» **What you will do**: In the data below, how many lines contain the word "valid"? Answer with the number alone.

Excerpts from a dataset:
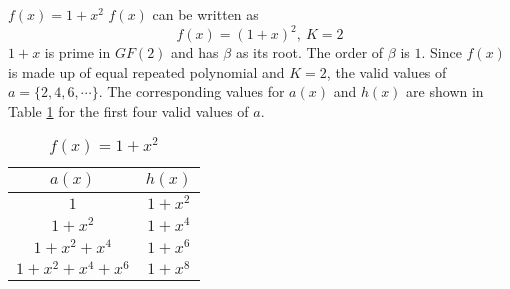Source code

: \begin{example}
$f(x)=1+x^2$\newline
$f(x)$ can be written as $$f(x)=(1+x)^2,~K=2$$ $1+x$ is prime in $GF(2)$ and has $\beta$ as its root. The order of $\beta$ is $1$. Since $f(x)$ is made up of equal repeated polynomial and $K=2$, the valid values of $a=\{2,4,6,\cdots \}$.
The corresponding values for $a(x)$ and $h(x)$ are shown in Table \ref{novelTab1} for the first four valid values of $a$.
\begin{table}[htbp]
\renewcommand{\arraystretch}{1.3}
 \caption{$f(x)=1+x^2$}
 \centering
\begin{tabular}{c c } 
\hline
 $a(x)$ & $h(x)$ \\ [0.5ex] 
\hline\hline
$1$ & $1+x^2$\\ 
$1+x^2$ & $1+x^4$ \\
$1+x^2+x^4$ & $1+x^6$\\
$1+x^2+x^4+x^6$ & $1+x^8$ 
\end{tabular}
 \label{novelTab1}
\end{table}
\end{example}





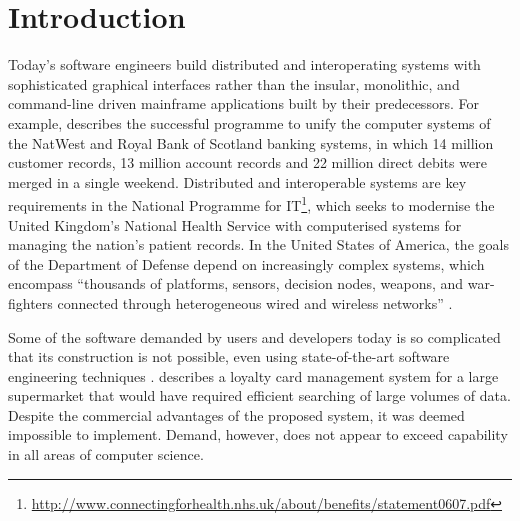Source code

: 


\chapter{Introduction}
\label{Introduction}
Today's software engineers build distributed and interoperating systems with sophisticated graphical interfaces rather than the insular, monolithic, and command-line driven mainframe applications built by their predecessors. For example, \cite[pg26]{rae04challenges} describes the successful programme to unify the computer systems of the NatWest and Royal Bank of Scotland banking systems, in which 14 million customer records, 13 million account records and 22 million direct debits were merged in a single weekend. Distributed and interoperable systems are key requirements in the National Programme for IT\footnote{\url{http://www.connectingforhealth.nhs.uk/about/benefits/statement0607.pdf}}, which seeks to modernise the United Kingdom's National Health Service with computerised systems for managing the nation's patient records. In the United States of America, the goals of the Department of Defense depend on increasingly complex systems, which encompass ``thousands of platforms, sensors, decision nodes, weapons, and war-fighters connected through heterogeneous wired and wireless networks'' \cite{northrop06ulss}.

Some of the software demanded by users and developers today is so complicated that its construction is not possible, even using state-of-the-art software engineering techniques \cite{selic03pragmatics}. \cite[pg15]{rae04challenges} describes a loyalty card management system for a large supermarket that would have required efficient searching of large volumes of data. Despite the commercial advantages of the proposed system, it was deemed impossible to implement. Demand, however, does not appear to exceed capability in all areas of computer science.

» **Answer to the problem**: 2